I’m trying to use a stacked model to predict an outcome, but I’m having an unusual performance issue. I’m not sure whether the problems are related to my own code having a mistake somewhere, or if it’s just to be expected, but the model seems to get stuck on fitting the Stack
ed model, which seems weird to me. I would expect the majority of the computation to be spent on fitting the tree and spline regressors, but instead, it seems to get stuck on trying to calculate the relatively simple linear regressor for stacking the models together:
tree = EvoTreeRegressor(nrounds=128, nbins=128, eta=0.02)
spline = EvoSplineRegressor(nrounds=32, eta=0.08, L2=.025)

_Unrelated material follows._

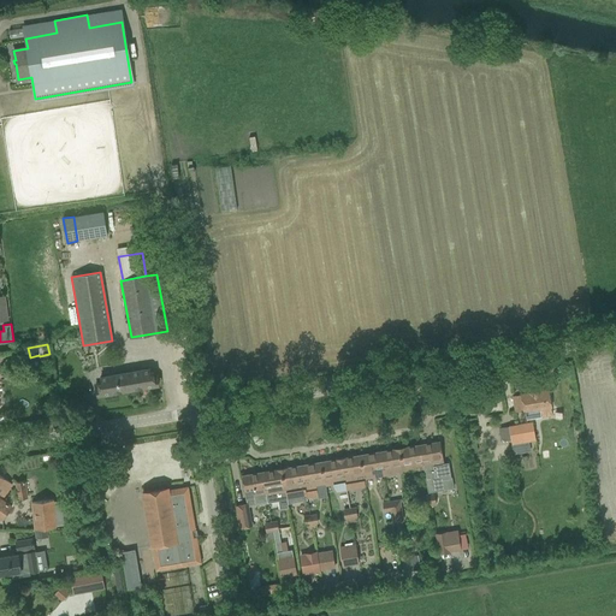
[(159,385),(157,374),(150,374),(149,369),(101,378),(102,383),(96,384),(98,395),(159,385)]
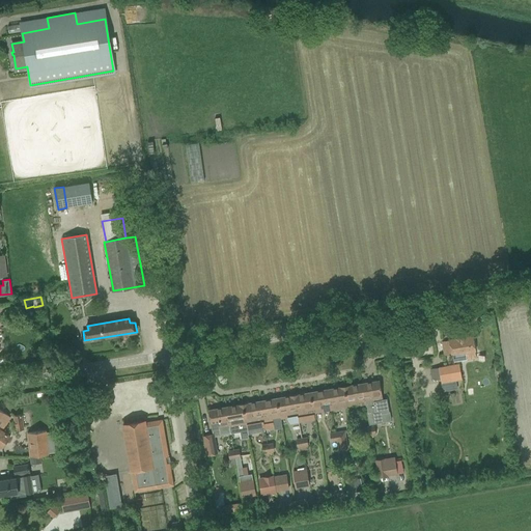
[(449,340),(442,342),(445,357),(452,355),(453,362),(466,360),(471,359),(476,358),(473,336),(468,337),(449,340)]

knnr = KNNRegressor(K=6, weights=ReciprocalRank())
cont_kwargs = (
lower=exp(0), upper=exp(.5), scale=:log
)
ranges = [
mlj.range(tree, :max_depth; values=3:9),
mlj.range(tree, :lambda; cont_kwargs...),
]
# Tune tree hyperparameters
tree = mljt.TunedModel(
model=tree,
range=ranges,
tuning=mljt.Grid(),
resampling=mlj.CV(nfolds=12)
)
@views X_obs = data[:, Not([:Name, :LogWeight])]
# Fit the tuned tree in a machine
clean = mlj.ContinuousEncoder(drop_last=true) |>
mlj.Standardizer()
# clean = mlj.machine(clean, X_obs) |> mlj.fit!
# stck = mlj.transform(clean, X_obs)
stck = clean |> mlj.Stack(; metalearner=LinearRegressor(), tree, knnr, spline)
mach = mlj.machine(stck, X_obs, data.LogWeight) |> mlj.fit!